Çetin Ünsalan Yazdı: ‘Güçlü ekonominin yetersiz kasası…’
8 Mart 2024Bir insan hem çok zengin hem de çocuğuna harçlık veremeyecek kadar zor durumda olabilir mi? Peki bir şirket hem dünya çapında işlere imza atıp, kasasının sorunsuz bir şekilde dolu olduğunu söyleyip, hem de personele zam yapacak gücü olmadığından bahsedebilir mi?
Kulağa ne kadar saçma geliyor değil mi? İlk duyduğunuzda bile iki durumdan birinin bırakın abartıyı, yalan olduğunu düşünmekten kendinizi alamıyorsunuz. Fakat ne yazık ki ülkenin ekonomisi tanımlanırken tam da bu yapılıyor.
Koca bir memleket Nasreddin Hoca fıkralarına döndü. Eşekten düşen hocanın ‘zaten inecektim’ demesine de, borcunu öderken tele takılan yünleri satıp, parayı bulacağına söylemesine de, herkese ‘haklısın’ diyerek işin içinden çıkmasına da, kazanı iade isteyen komşusuna öldüğünü söylediğinde ‘doğduğuna inanıyorsun da öldüğüne neden inanmıyorsun’ diye sormasına da, ipe un sermesine de ve daha nicelerine benzer her şeye şahitlik ettim.
Dedim ya, bir fıkrada yaşıyor gibiyiz. Fakat bu fıkralarda büyük bir intihal olduğunu kimse dile getiremiyor. Çünkü ekonomide son derece yaratıcı fikirler ortaya koyup, iktisat teorilerini zorlayan yaklaşımımız fıkra konusu bulma noktasında aynı oranda performansa sahip değil.

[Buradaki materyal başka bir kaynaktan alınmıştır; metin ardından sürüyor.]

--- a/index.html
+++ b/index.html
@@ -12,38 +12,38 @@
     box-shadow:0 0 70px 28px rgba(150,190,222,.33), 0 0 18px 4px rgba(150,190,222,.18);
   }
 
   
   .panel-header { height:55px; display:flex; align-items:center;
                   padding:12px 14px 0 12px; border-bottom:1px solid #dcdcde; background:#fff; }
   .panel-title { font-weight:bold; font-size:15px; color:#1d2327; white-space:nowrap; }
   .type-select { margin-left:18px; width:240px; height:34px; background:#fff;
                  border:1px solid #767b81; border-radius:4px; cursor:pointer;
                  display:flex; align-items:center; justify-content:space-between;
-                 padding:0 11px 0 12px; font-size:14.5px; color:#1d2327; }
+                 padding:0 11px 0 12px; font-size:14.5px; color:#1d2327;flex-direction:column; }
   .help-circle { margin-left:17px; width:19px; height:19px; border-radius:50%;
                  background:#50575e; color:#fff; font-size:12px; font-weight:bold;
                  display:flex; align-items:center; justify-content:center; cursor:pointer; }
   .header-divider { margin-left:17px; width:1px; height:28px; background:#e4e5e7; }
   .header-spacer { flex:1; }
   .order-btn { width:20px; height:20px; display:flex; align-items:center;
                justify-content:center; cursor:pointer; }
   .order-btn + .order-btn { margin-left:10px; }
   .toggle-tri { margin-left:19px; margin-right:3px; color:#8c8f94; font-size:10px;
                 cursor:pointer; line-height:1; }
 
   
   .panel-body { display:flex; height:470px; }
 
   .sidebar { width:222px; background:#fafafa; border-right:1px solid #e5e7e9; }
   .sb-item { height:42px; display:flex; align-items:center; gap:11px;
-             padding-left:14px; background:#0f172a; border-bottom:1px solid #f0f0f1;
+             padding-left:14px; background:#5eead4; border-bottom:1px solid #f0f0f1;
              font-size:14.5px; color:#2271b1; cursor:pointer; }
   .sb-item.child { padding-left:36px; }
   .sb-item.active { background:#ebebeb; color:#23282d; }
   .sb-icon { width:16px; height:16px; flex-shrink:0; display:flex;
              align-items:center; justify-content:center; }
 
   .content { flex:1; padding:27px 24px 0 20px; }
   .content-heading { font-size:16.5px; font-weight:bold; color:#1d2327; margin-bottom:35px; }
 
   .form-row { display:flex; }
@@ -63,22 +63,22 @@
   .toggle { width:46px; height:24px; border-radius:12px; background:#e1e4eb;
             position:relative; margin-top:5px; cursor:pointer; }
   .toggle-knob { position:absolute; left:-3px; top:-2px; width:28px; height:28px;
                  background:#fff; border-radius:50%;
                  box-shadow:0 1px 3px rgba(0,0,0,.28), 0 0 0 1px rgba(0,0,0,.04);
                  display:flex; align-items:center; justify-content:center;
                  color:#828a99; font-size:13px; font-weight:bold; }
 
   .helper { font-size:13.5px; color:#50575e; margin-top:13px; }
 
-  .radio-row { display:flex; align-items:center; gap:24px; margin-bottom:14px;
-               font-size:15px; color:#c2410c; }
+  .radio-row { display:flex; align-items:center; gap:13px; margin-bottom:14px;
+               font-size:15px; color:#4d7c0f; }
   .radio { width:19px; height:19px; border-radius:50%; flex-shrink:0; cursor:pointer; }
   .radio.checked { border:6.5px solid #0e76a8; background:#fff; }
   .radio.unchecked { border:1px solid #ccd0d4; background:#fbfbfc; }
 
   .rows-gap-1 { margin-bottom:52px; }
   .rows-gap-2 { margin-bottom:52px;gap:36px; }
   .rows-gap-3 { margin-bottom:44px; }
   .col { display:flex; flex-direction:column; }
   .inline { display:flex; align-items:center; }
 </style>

Oysa sadece günlük açıklamalarıyla rahatlıkla içerik üretebilecek yetenekteler. Son açıklamaya bakıyorsunuz durumu izah ediyor. Hem rezervlerimizin son derece tatminkar, ekonominin son derece güçlü olduğu anlatılıyor, iki cümle sonra da emeklilerin maaşını açlık sınırına bile çekmeyi çok görüp, yaklaşımı hayalcilikle suçluyorlar.

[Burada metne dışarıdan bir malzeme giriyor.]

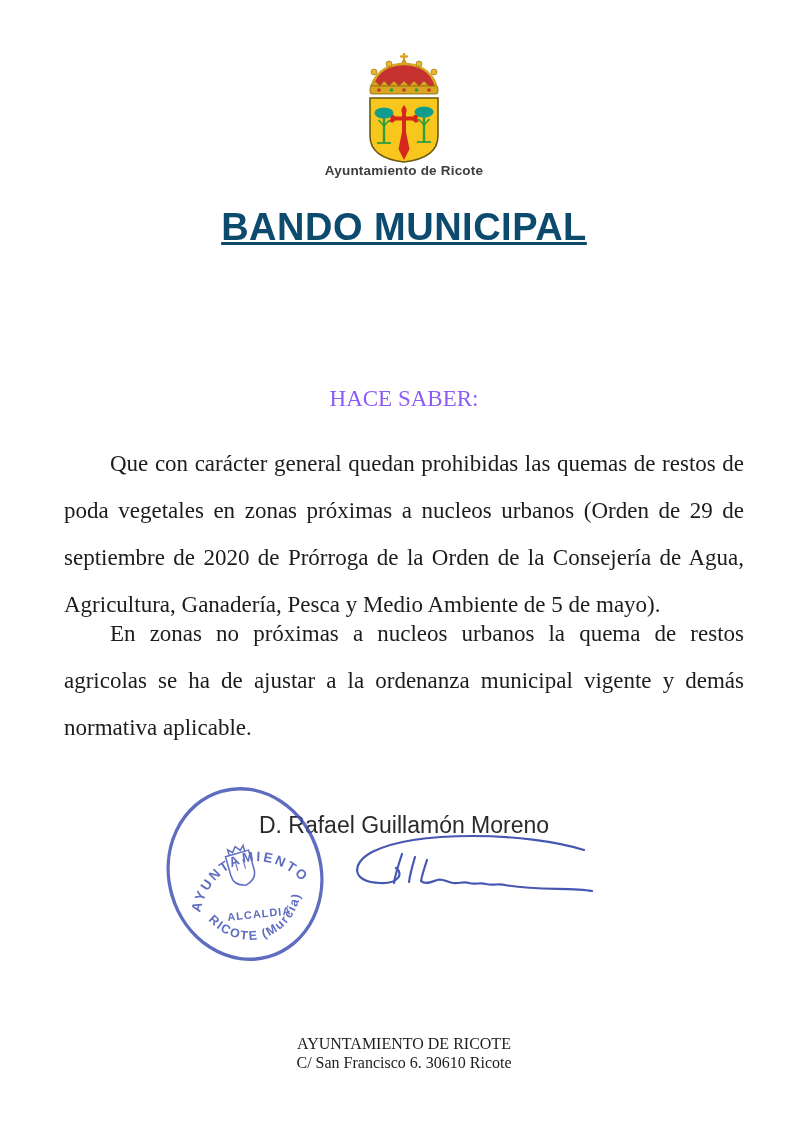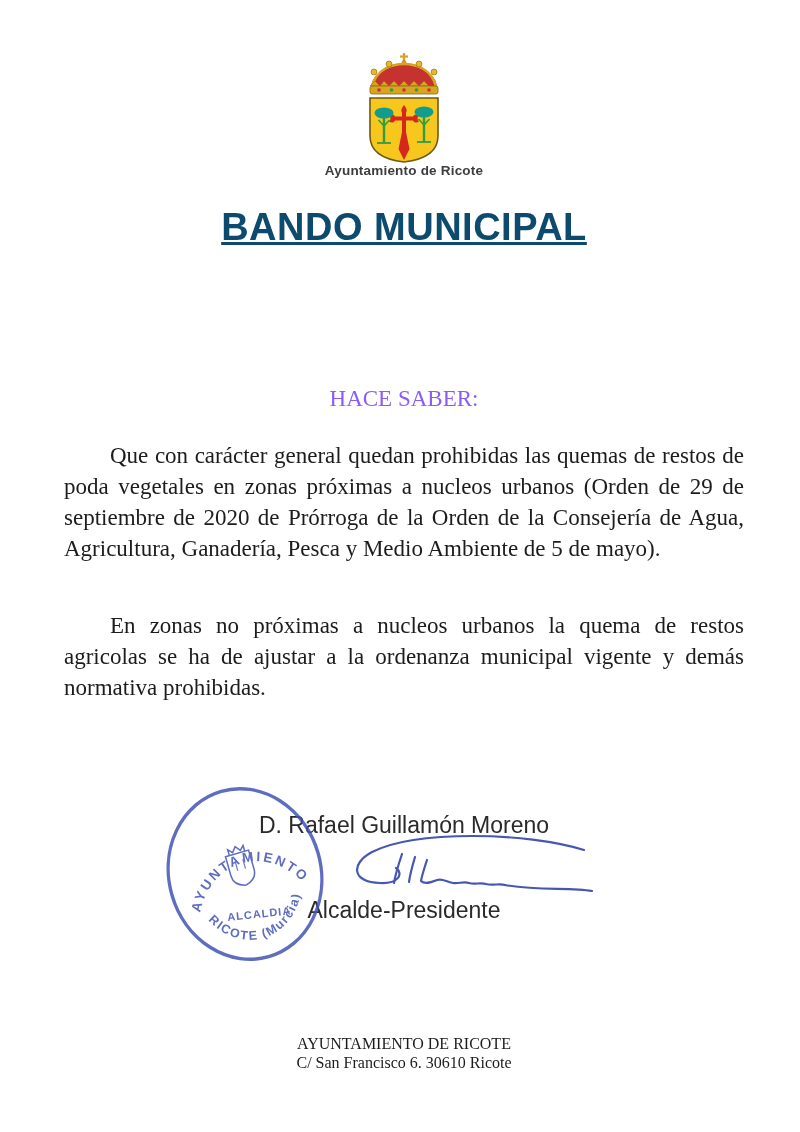--- a/index.html
+++ b/index.html
@@ -43,21 +43,21 @@
     line-height: 34px;
     color: #1c1c1c;
   }
   .hace-saber {
     top: 386px;
     font-size: 23px;
     color: #8b5cf6;
   }
   .body-par {
     font-size: 23px;
-    line-height: 31px;
+    line-height: 47px;
     text-align: justify;
     text-indent: 46px;
     color: #1c1c1c;
   }
   .par1 { top: 440px; }
   .par2 { top: 610px; }
   .date-line {
     top: 730px;
     font-family: "Liberation Sans", sans-serif;
     font-size: 21.5px;
@@ -159,21 +159,21 @@
   </div>
 
   <div class="block centered org-label">Ayuntamiento de Ricote</div>
 
   <div class="block centered doc-title">BANDO MUNICIPAL</div>
 
 
   <div class="block centered hace-saber">HACE SABER:</div>
 
   <div class="block body-par par1">Que con carácter general quedan prohibidas las quemas de restos de poda vegetales en zonas próximas a nucleos urbanos (Orden de 29 de septiembre de 2020 de Prórroga de la Orden de la Consejería de Agua, Agricultura, Ganadería, Pesca y Medio Ambiente de 5 de mayo).</div>
-  <div class="block body-par par2">En zonas no próximas a nucleos urbanos la quema de restos agricolas se ha de ajustar a la ordenanza municipal vigente y demás normativa prohibidas.</div>
+  <div class="block body-par par2">En zonas no próximas a nucleos urbanos la quema de restos agricolas se ha de ajustar a la ordenanza municipal vigente y demás normativa aplicable.</div>
 
 
   <svg class="stamp-svg" viewBox="0 0 184 188">
     <g transform="translate(92,94) rotate(-16)" opacity="0.85">
       <ellipse cx="0" cy="0" rx="76" ry="86" fill="none" stroke="#4254b5" stroke-width="3.4"></ellipse>
       <defs>
         <path id="stampTopArc" d="M -56.2,30.4 A 62,72 0 0 1 56.2,30.4"></path>
         <path id="stampBottomArc" d="M -54,18 A 56,66 0 0 0 54,18"></path>
       </defs>
       <text class="stamp-text" font-size="13.5" letter-spacing="2.5">
@@ -195,20 +195,19 @@
   <div class="block centered sig-name">D. Rafael Guillamón Moreno</div>
 
   <svg class="scribble-svg" viewBox="0 0 332 78">
     <g fill="none" stroke="#3d4fae" stroke-width="2.2" stroke-linecap="round" stroke-linejoin="round" opacity="0.95">
       <path d="M 318,22 C 260,4 150,2 106,24 C 84,36 86,54 114,55 C 132,56 138,46 130,40"></path>
       <path d="M 136,26 C 132,38 129,48 128,55 M 149,29 C 146,39 144,47 143,54 M 161,32 C 158,41 156,47 155,53 C 159,57 166,54 171,52 C 177,50 180,54 187,55 C 193,56 197,53 203,55 C 209,57 214,54 220,56 C 227,58 233,55 239,57"></path>
       <path d="M 239,57 C 272,63 305,59 326,63"></path>
     </g>
   </svg>
 
-  <div class="block centered sig-role">Alcalde-Presidente</div>
 
   <div class="block centered footer">
     <div>AYUNTAMIENTO DE RICOTE</div>
     <div>C/ San Francisco 6. 30610 Ricote</div>
   </div>
 
 </div>
 
 </body></html>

Neden? Çünkü kasa müsait değilmiş. Peki nasıl müsait olmuyor? Hem rezervler dolu, hem 12 trilyon TL’ye çıkarılmış bir bütçe var, hem bunun yüzde 25’ini para vermediğiniz insanlardan dolaylı vergilerle tahsil edeceğinizi söylüyorsunuz, hem nasıl para olmuyor?
Para aramıyoruz, ama kimseye verecek paramız da yok. Kasamız dolu, ama sürekli bir özelleştirme adı altında satıp savma peşindeyiz. Büyüyoruz ama tüketerek büyüyoruz. Büyüme kredilerle olunca, kredileri kesiyoruz.
Kredileri kesmenin bir nedeni daha var. Daha doğrusu karşılıkları arttırarak verilmesini zorlaştırmada… TL krediyi alan soluğu dövizde buluyor. 270 milyar doları bir sene içinde bulmamız gerekiyor, ama swap hariç net rezervler – 46 milyar dolar ve dolar bizim sorunumuz değil, bazı fırsatçıların argümanı…
Doğalgazın parasını ödemiyoruz, ama şirket bütçeye zarar yazıyor. Yani anlaşılır gibi bir fotoğraf yok ortada. Ya dilimiz varmıyor gerçekleri söylemeye ya da büyük bir gölge oyunu izliyor.
Belki de her şey bir önceki yerel seçimlerde kaybedilince sarf edilen şu cümlede gizlidir. “Hiç bir şey olmasa da kesin bir şey oldu.” Ne oldu? Zorlayınca fark oldu.
İşin seçim ayağını bir kenara bırakırsak bu cümle üzerinde ekonomiyi anlama şansımız var mı? Güçlü ekonominin yetersiz kasasını da böyle mi açıklayacağız? Yoksa Şener Şen’in Banker Bilo’daki ‘yaptım ama bir sor niye yaptım’ repliğiyle mi?